= Beginning of Section =

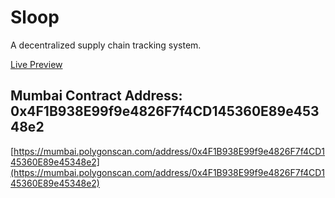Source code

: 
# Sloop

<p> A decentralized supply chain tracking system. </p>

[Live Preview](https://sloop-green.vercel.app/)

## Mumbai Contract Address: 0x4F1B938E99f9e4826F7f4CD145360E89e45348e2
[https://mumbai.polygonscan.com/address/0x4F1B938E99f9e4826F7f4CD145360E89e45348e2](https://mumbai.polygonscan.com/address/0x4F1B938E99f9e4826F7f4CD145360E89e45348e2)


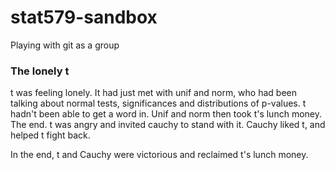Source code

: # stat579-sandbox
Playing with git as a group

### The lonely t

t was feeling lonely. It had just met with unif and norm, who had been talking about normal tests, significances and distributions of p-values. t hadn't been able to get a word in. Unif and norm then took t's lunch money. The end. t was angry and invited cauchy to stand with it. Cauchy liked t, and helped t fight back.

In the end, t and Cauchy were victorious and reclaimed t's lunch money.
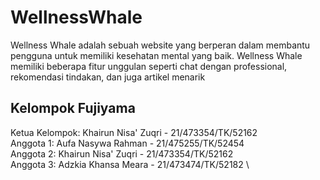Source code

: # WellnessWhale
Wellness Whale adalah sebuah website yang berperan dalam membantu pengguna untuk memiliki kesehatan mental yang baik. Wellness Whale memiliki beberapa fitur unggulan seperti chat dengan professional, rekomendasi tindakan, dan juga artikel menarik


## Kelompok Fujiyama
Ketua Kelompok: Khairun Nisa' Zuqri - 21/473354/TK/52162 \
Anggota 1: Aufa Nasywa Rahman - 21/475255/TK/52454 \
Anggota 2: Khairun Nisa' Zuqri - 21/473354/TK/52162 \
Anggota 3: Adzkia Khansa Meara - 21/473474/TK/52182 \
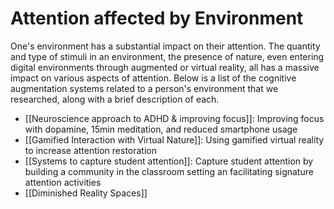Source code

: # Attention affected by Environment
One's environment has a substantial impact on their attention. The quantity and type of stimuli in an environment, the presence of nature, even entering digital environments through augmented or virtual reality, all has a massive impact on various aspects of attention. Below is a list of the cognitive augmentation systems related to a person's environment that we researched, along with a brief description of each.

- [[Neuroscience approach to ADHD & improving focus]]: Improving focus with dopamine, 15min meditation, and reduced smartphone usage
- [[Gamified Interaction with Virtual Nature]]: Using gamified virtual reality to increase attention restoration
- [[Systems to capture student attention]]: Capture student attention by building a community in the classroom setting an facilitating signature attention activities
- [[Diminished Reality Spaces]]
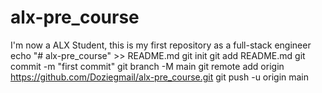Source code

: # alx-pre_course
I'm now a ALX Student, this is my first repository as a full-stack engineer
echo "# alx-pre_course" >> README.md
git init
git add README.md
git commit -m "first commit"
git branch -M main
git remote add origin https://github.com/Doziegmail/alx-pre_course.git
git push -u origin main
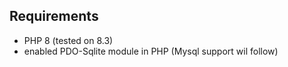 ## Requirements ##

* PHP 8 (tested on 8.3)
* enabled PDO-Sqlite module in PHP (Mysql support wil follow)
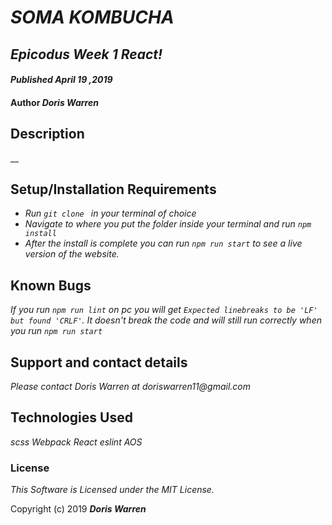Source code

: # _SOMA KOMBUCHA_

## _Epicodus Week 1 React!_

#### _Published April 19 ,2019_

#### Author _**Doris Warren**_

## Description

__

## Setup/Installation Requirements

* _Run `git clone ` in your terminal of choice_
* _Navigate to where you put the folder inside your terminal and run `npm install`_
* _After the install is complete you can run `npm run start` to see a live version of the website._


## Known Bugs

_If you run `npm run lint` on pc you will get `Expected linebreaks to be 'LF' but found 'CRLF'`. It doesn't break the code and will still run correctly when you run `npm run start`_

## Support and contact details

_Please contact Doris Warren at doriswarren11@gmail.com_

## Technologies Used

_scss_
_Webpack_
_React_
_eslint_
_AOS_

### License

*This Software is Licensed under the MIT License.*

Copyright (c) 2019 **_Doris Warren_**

= End of Section =
= Beginning of Section =

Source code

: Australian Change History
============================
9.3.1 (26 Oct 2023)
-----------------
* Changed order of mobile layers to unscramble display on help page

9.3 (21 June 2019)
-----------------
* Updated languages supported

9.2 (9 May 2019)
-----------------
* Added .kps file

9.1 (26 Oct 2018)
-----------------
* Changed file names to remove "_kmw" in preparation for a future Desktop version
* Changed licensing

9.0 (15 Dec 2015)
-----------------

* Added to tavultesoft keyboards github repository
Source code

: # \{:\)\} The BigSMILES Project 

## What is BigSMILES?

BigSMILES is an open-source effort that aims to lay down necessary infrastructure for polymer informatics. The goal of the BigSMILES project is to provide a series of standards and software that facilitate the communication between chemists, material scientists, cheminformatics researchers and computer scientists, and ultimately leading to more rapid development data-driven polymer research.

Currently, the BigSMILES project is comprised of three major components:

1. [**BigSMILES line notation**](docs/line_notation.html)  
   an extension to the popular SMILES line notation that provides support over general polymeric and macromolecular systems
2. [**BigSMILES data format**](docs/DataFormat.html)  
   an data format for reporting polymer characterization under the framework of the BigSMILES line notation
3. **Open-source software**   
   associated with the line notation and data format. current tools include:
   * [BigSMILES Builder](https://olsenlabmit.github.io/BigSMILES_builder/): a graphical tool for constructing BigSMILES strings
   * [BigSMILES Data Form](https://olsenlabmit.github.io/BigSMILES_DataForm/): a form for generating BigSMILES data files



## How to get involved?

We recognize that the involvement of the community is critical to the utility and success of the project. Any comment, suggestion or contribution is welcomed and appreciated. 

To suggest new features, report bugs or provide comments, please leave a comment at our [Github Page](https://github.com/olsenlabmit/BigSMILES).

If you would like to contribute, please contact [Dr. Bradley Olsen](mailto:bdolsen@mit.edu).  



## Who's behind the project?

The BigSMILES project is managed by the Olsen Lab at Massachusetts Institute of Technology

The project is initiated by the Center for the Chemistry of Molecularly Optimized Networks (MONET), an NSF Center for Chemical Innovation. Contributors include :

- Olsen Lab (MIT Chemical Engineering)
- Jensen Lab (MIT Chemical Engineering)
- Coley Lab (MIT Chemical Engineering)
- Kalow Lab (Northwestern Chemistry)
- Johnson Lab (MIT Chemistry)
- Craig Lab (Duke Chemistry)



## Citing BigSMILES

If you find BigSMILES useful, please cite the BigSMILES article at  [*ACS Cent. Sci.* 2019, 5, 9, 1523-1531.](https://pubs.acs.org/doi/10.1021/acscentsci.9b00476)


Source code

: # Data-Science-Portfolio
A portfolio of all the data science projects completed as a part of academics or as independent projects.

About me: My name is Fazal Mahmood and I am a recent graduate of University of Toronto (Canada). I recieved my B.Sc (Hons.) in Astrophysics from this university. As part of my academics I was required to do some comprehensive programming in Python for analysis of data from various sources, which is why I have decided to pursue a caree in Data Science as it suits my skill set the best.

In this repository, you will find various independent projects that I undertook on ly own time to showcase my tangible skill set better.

= End of Section =

◆ Exercise objective: From the entries above, write out only the lines starting at the line that holds "9.1 (26 Oct 2018)" and ending at the line that holds "## How to get involved?", keeping both and matching them exactly.

◆ Answer to this problem:
9.1 (26 Oct 2018)
-----------------
* Changed file names to remove "_kmw" in preparation for a future Desktop version
* Changed licensing

9.0 (15 Dec 2015)
-----------------

* Added to tavultesoft keyboards github repository
Source code

: # \{:\)\} The BigSMILES Project 

## What is BigSMILES?

BigSMILES is an open-source effort that aims to lay down necessary infrastructure for polymer informatics. The goal of the BigSMILES project is to provide a series of standards and software that facilitate the communication between chemists, material scientists, cheminformatics researchers and computer scientists, and ultimately leading to more rapid development data-driven polymer research.

Currently, the BigSMILES project is comprised of three major components:

1. [**BigSMILES line notation**](docs/line_notation.html)  
   an extension to the popular SMILES line notation that provides support over general polymeric and macromolecular systems
2. [**BigSMILES data format**](docs/DataFormat.html)  
   an data format for reporting polymer characterization under the framework of the BigSMILES line notation
3. **Open-source software**   
   associated with the line notation and data format. current tools include:
   * [BigSMILES Builder](https://olsenlabmit.github.io/BigSMILES_builder/): a graphical tool for constructing BigSMILES strings
   * [BigSMILES Data Form](https://olsenlabmit.github.io/BigSMILES_DataForm/): a form for generating BigSMILES data files



## How to get involved?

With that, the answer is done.